Tennessee — The Attorney
General approved the office-based surgery rules
that were adopted by the Medical Board. Accreditation
by the Joint Commission on Accreditation of Healthcare
Organizations, the American Association for Accreditation
of Ambulatory Surgery Facilities or the Accreditation
Association for Ambulatory Health Care is required
for offices that provide Level III surgeries. The
rules limit Level III surgeries to ASA Physical
Status 1 or 2 patients and prohibits Level III surgery
on children under age 14. An anesthesiologist or
nurse anesthetist must administer general or regional
anesthesia. Physicians performing Level II or IIA
surgery must have staff privileges or a written
transfer protocol, while physicians performing Level
III surgery must have staff privileges to perform
the same procedure in a local hospital. The regulations
also specify requirements concerning liposuction
and laser surgery.
Proposed office-based surgery regulations are before
the state medical boards in Arizona, Kansas
and Oregon.
Anesthesiologist Assistants (AAs)
Alabama — The Board of Health adopted
rules that allow AAs to administer general, regional
or local anesthesia in ambulatory surgical facilities.
Washington, D.C. — Congress
approved Bill 15-634 that permits AAs to practice
under the supervision and direction of an anesthesiologist
and sets forth an AA’s scope of practice.

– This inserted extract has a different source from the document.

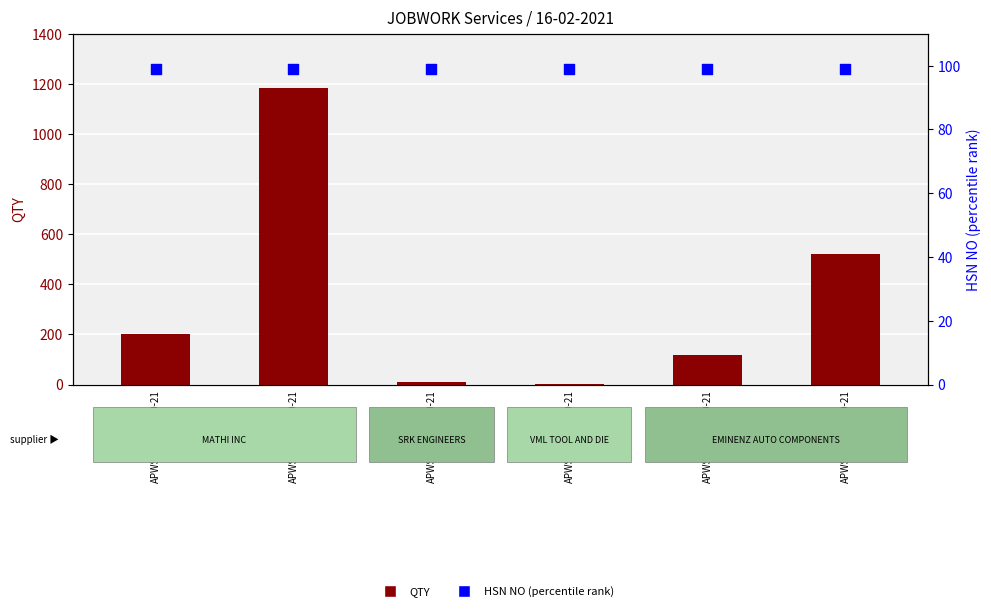

At how many categories does at least one series exceed 1120?

1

Florida — The Boards of Medicine
and Osteopathic Medicine adopted rules that implement
legislation enacted last session.
North Carolina — H.B. 503/S.B.
394 would allow AAs to administer anesthesia and
develop and implement an anesthesia care plan under
the supervision of an anesthesiologist. The Board
of Medicine would develop rules governing the provision
of anesthesia services. Student AAs would be prohibited
from identifying themselves as “intern,”
“resident” or “fellow.”
A student in any AA training program would only
identify be identified as a “student AA”
or an “AA student.” Carried over.
Ohio — The Court of Appeals
of Ohio reversed the lower court’s ruling
and upheld the Medical Board’s regulation
prohibiting AAs from performing epidural and spinal
anesthetic procedures and invasive monitoring techniques.

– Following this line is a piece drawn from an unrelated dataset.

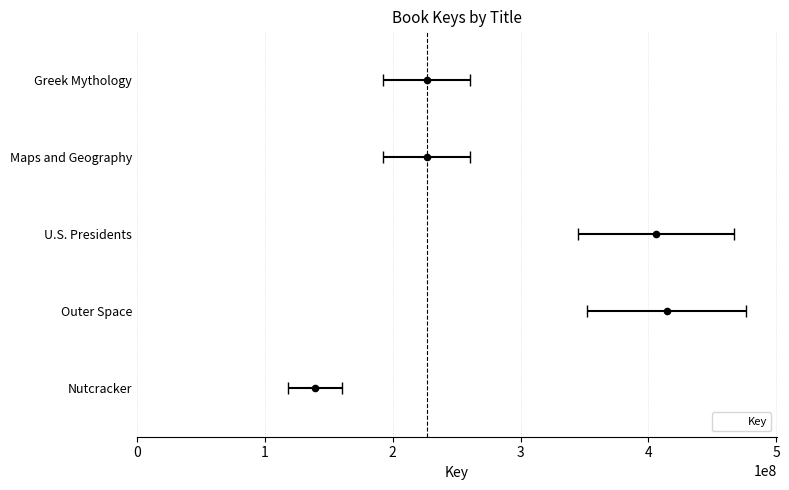

What is the change in value from Outer Space to Greek Mythology?

-187873445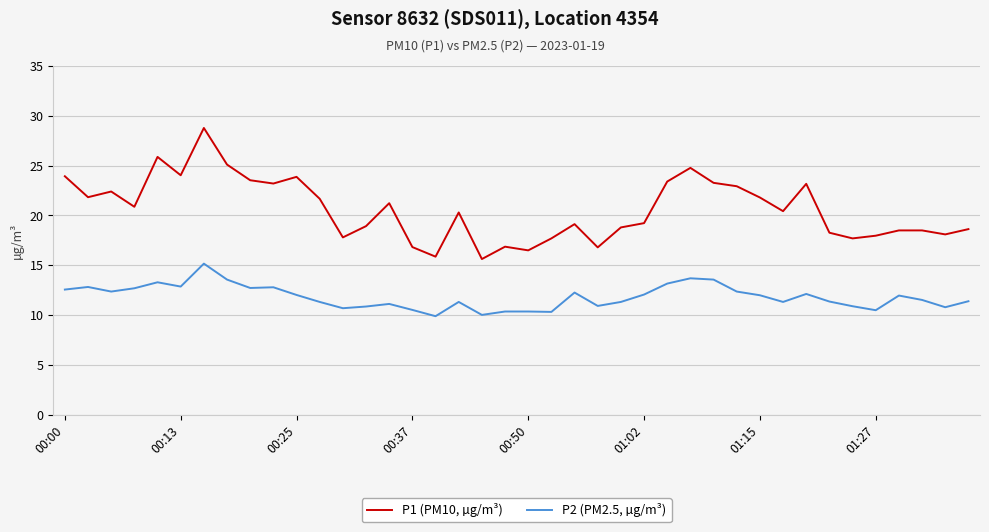

What is the average value of the P2 (PM2.5, µg/m³) series?

11.8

The issue before the Court involved the statutory
interpretation of the word “assist”
as set forth in the language governing the scope
of authority of an AA. The decision has been appealed.
South Carolina — S.B. 142
would include technical correction to existing law
and would amend the supervision ratio from 1:2 to
1:4. Carried over.
Pain Management
Indiana — H.B. 1412 would have created
the Advisory Council on Pain and Symptom Management
to recommend policies on acute and chronic pain
management treatment practices; laws concerning
pain management; and sanctions and use of alternative
therapies. Died in Committee.
New Mexico — H.B. 727 creates
the Pain Management Advisory Council in order to
recommend pain management guidelines for each licensed
health care professional with prescriptive authority.
Disciplinary action could be taken against such
providers whose conduct violates their respective
boards’ practice acts. Each licensing board
would be required to adopt rules that establish
standards and procedures for the application of
the Pain Relief Act. Signed by governor.
Tennessee — The Nursing Board
adopted rules setting forth the circumstances under
which APNs with prescriptive authority and who possess
a current DEA Certificate to Prescribe Controlled
Substances may prescribe, order, administer or dispense
controlled substances for the treatment and relief
of pain, including intractable pain.